Why am I writing a letter to Disney? Click >>> here <<< for the story. When I receive a response from Disney, you’ll be the first to hear about it.
Subject: Disability Grievance
My child is eight years old and autistic. During a visit to Walt Disney World’s Magic Kingdom in June 2012, we discovered system-wide problems with your disability policy, accommodations request system, and providing accommodations to autistic persons. This letter describes our disability grievance and recommendations to correct those issues.
1. My son is 8 years old and is diagnosed with autism. His autism includes hypotonia, high sensory reactivity, motor skills problems, auditory and visual perception problems. Hypotonia means he has very low physical endurance. He can neither walk long distances, nor sit for a long time (sitting takes core muscle strength), no tolerate temperature extremes. He has difficulty judging depth and distance, which means I often must carry him (off and on vehicles, toys, play structures, bathtubs, carousels, beds, etc), or guide him physically, or move his limbs. He is highly reactive to certain visuals, like flags, dresses, crowds, and to certain sounds, like people talking at once and to crowds. He doesn’t climb, balance, or coordinate movements well. He’s photosensitive to bright light, sunlight, and flash photography. His autism means he can’t communicate when he’s near a breaking point, only after he’s reached a breaking point caused by the stress of managing these challenges.

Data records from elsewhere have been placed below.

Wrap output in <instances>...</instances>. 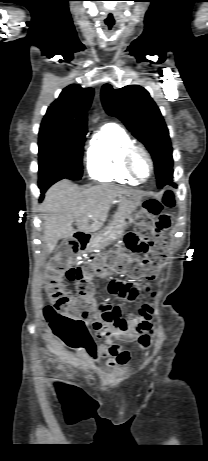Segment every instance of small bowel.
I'll return each instance as SVG.
<instances>
[{
  "mask_svg": "<svg viewBox=\"0 0 208 461\" xmlns=\"http://www.w3.org/2000/svg\"><path fill=\"white\" fill-rule=\"evenodd\" d=\"M124 221L129 219L127 214L122 216ZM103 273L101 276H104ZM144 291L149 293V286H141L135 281L111 280L107 285V292L126 301H134ZM151 305H143L137 314L123 316L118 306L102 303L96 307L93 317L86 319L88 328L96 332L98 339L103 343L96 345L95 341L81 348L92 360L105 358L109 366H125L130 360V351L122 349L113 339L132 342L144 332V324H150L153 316Z\"/></svg>",
  "mask_w": 208,
  "mask_h": 461,
  "instance_id": "small-bowel-1",
  "label": "small bowel"
}]
</instances>
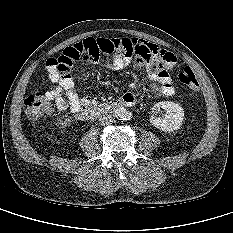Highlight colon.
Instances as JSON below:
<instances>
[{"mask_svg": "<svg viewBox=\"0 0 233 233\" xmlns=\"http://www.w3.org/2000/svg\"><path fill=\"white\" fill-rule=\"evenodd\" d=\"M132 49L126 39L89 38L66 48L59 57L52 58V64L61 75H66L70 74L73 64L78 61L96 62L102 57L115 54L131 55ZM178 78L191 90L199 88L198 79L190 67H185ZM55 103V96L50 92H33L25 100L27 113L33 119L49 114L54 109Z\"/></svg>", "mask_w": 233, "mask_h": 233, "instance_id": "5ec220e1", "label": "colon"}]
</instances>
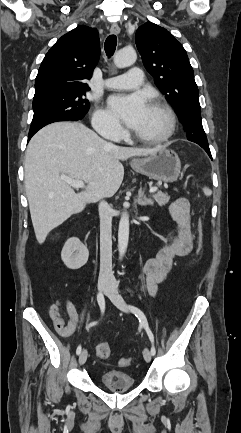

2. My family and I visited WDW’s Magic Kingdom in June 2011. We requested and received disability accommodation in the form of a Guest Assistance Card at MK’s City Hall. We requested and received entrance to rides via the alternative disability entrance. We were not asked nor did we feel compelled to identify my son’s disability.
3. My family and I visited WDW’s Magic Kingdom on June **, 2012. We requested disability accommodation in the form of a Guest Assistance Card at MK’s City Hall.
Me: We’d like to get a disability access card.
Erick, guest relations: We don’t have that.
Me: The Guest Access Card?
Erick, suspiciously: Why do you want one?
Me, puzzled: The card you show for disabilities that allows people to move forward in line.
Erick: You can’t get to the front of the line.
Me, frustrated: My son has autism. He can’t stand in line.
Erick, with distaste: All it does is give you a comfortable place to wait.
Me: That’s what we want.
My husband: Last year, we were here and we got a …
Erick, interrupting: Our policies change all the time. All you can get is a comfortable place to wait.
Erick issued the GAC to us. But his message was clear: we were trying to cheat the system.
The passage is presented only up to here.